All is well until a rival minstrel named Jankin beats Roger in a gambling game, taking all his money and his warhorse. Adam and Roger must then travel by foot, stopping at inns to perform on their way to St. Giles Fair, a three-week-long festival in Winchester. At one inn, Adam and Roger run unto Jankin; Bayard is lame because of Jankin’s abuse. During the night, Jankin steals Nick from Adam and leaves the inn.
Adam is devastated when he wakes up and realizes that Nick is gone. A stable boy tells Roger that Jankin “traded” the lame warhorse for Nick, but neither Roger nor Adam agreed to this trade. Adam is afraid that Jankin will mistreat Nick just as he mistreated Bayard, so Roger and Adam follow Jankin’s trail. They become separated while pursuing Jankin, and, for the first time in his life, Adam is alone. Adam believes he will find Roger and Nick at St. Giles Fair and begins traveling alone.

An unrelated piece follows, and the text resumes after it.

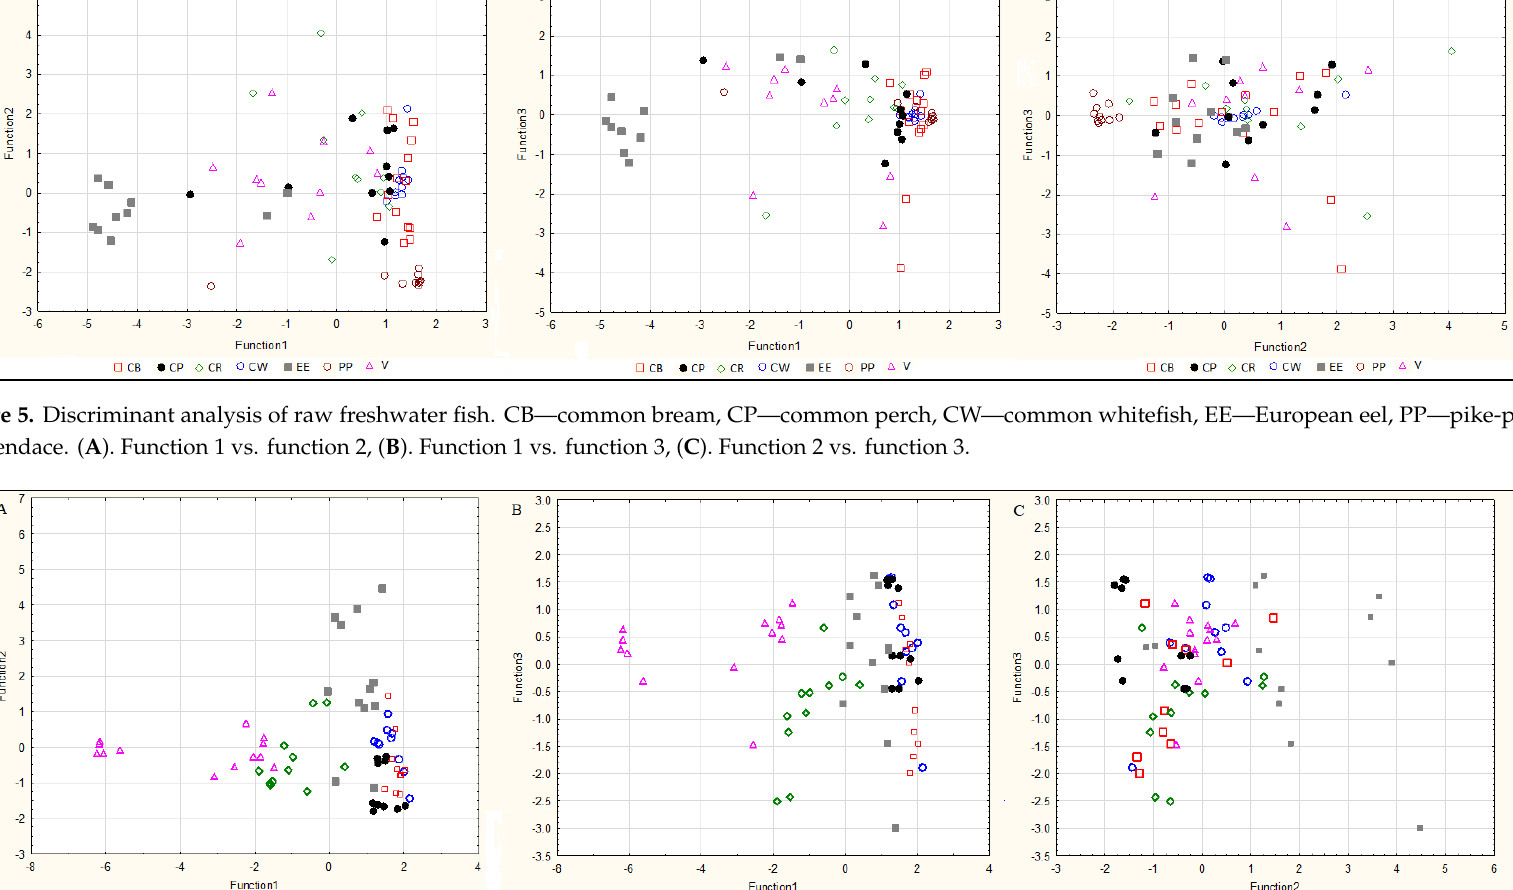
Figure 6. Discriminant analysis of smoked freshwater fish. BT—brown trout, CB—common bream, CP—common perch, CW—common whitefish, EE—European eel, V—vendace. ( A ). Function 1 vs. function 2, ( B ). Function 1 vs. function 3, ( C ). Function 2 vs. function 3.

At this point, the story becomes episodic, with each chapter describing a new adventure Adam finds himself in. Many strangers assist him on his journey to the Fair. He is fed and cared for by the ferryman and his wife and invited to travel with a rich merchant. While he is traveling with the merchant, a rogue knight robs them and kidnaps the merchant and his men. Adam escapes and rounds up a local bailiff and soldiers to follow the rogue knight and free the merchant.
After the merchant is freed, they continue to St. Giles Fair. Adam is overwhelmed by the number of people and begins to doubt if he will find Roger or Nick. While watching a performance put on by St. Swithin’s Church in Winchester, Adam falls from the top of a wall and injures his head. It takes weeks for him to recover, and he begins to feel hopeless. The parish priest who cared for him expects Adam to give up minstrelsy and become a parish clerk. Adam’s determination to find his father and Nick and become a minstrel is tested.
In that same chapter, Adam finds a family of minstrels willing to travel to London with him. Adam quickly learns that this family is a different kind of minstrel family than he and Roger. While traveling with them, Adam is often hungry, is nearly arrested, and loses his beloved harp. He longs more and more for a sense of home, belonging, and fulfillment, missing Nick and Roger terribly. He eventually makes his way back to the knight’s house, expecting to find Roger, but he learns that Roger traveled to Wales with the knight’s family.
Adam spends a long, boring winter in the mostly empty knight’s house, waiting for Roger to return. He finds ways to occupy himself until he runs into Jankin, whom he angrily tackles. He learns that Nick ran away from Jankin and is in the care of Adam’s old friend, Perkin. Adam’s journey to Perkin and Nick leads him back through medieval England, where he encounters many historical landmarks and events. He finds Nick and spends a few months working as a farm boy and staying with Perkin’s family before continuing to Oxford, where he sees King Edward Longshanks’s messenger in Oxford and hears about the historic Parliament that includes common people for the first time. While he is in Oxford, Adam and Roger reunite. Roger gives Adam the opportunity to stay at Oxford and study, but Adam confidently decides he would rather be a minstrel and live on the road. Roger takes off his right glove to shake Adam’s hand, greeting him as an equal and calling him “son” in a rare expression of affection.